╭─ Texto mostrado

La soledad es un clásico miedo que en otras épocas daba como cosecha exquisiteces como la poesía, la literatura o el ensayo del sabio que hacía de la distancia un motivo peculiar de amor al prójimo. Mucha gente se retiraba a la soledad para darse tiempo y hacer acopio de fuerzas para darse mejor a la colectividad que acogía su discurrir doméstico.
Hoy, esa soledad doctrinal, terapéutica o filosófica resultaría de todo punto imposible de llevar a cabo. La soledad actual es la peor de todas: se siente en compañía del prójimo, rodeado de millones de soledades inhabilitadas funcional y orgánicamente para comunicarse entre sí. Es la soledad que hoy se denomina bajo nombres dispares y sofisticados cuando no paradójicos: trayectoria profesional, éxito, realización personal o relato autogestionado de índole privada.

╰─
╭─ Extractos de datos

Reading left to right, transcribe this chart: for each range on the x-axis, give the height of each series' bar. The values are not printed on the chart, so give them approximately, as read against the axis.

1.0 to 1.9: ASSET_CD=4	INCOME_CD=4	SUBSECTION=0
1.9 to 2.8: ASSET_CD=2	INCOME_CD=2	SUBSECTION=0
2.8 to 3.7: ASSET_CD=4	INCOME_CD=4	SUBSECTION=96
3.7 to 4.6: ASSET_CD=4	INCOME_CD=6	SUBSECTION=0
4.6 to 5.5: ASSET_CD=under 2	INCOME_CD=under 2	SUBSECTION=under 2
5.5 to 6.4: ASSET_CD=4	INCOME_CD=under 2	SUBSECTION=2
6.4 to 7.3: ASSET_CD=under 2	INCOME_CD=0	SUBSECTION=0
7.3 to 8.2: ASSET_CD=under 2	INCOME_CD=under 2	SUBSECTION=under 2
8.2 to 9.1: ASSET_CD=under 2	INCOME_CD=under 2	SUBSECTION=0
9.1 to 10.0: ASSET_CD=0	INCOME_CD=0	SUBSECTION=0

╰─

[Tareas y ejercicios]
• A. Enumera los nombres con los que, según el texto sobre la soledad, se denomina hoy a la soledad actual.
• B. Transcribe literalmente el fragmento del texto sobre la soledad que comienza en las palabras "La soledad es" y termina después de "de índole privada.".
• C. Responde brevemente según el texto sobre la soledad:
(i) ¿Para qué se retiraba mucha gente a la soledad en otras épocas?
(ii) ¿Cómo califica el texto a la soledad actual en comparación con las demás?
(iii) ¿De qué se siente rodeado quien vive la soledad actual?

[Tareas resueltas]
• A. trayectoria profesional, éxito, realización personal, relato autogestionado de índole privada

• B.
La soledad es un clásico miedo que en otras épocas daba como cosecha exquisiteces como la poesía, la literatura o el ensayo del sabio que hacía de la distancia un motivo peculiar de amor al prójimo. Mucha gente se retiraba a la soledad para darse tiempo y hacer acopio de fuerzas para darse mejor a la colectividad que acogía su discurrir doméstico.
Hoy, esa soledad doctrinal, terapéutica o filosófica resultaría de todo punto imposible de llevar a cabo. La soledad actual es la peor de todas: se siente en compañía del prójimo, rodeado de millones de soledades inhabilitadas funcional y orgánicamente para comunicarse entre sí. Es la soledad que hoy se denomina bajo nombres dispares y sofisticados cuando no paradójicos: trayectoria profesional, éxito, realización personal o relato autogestionado de índole privada.

• C.
(i) Para darse tiempo y hacer acopio de fuerzas para darse mejor a la colectividad que acogía su discurrir doméstico.
(ii) Como la peor de todas.
(iii) De millones de soledades inhabilitadas funcional y orgánicamente para comunicarse entre sí.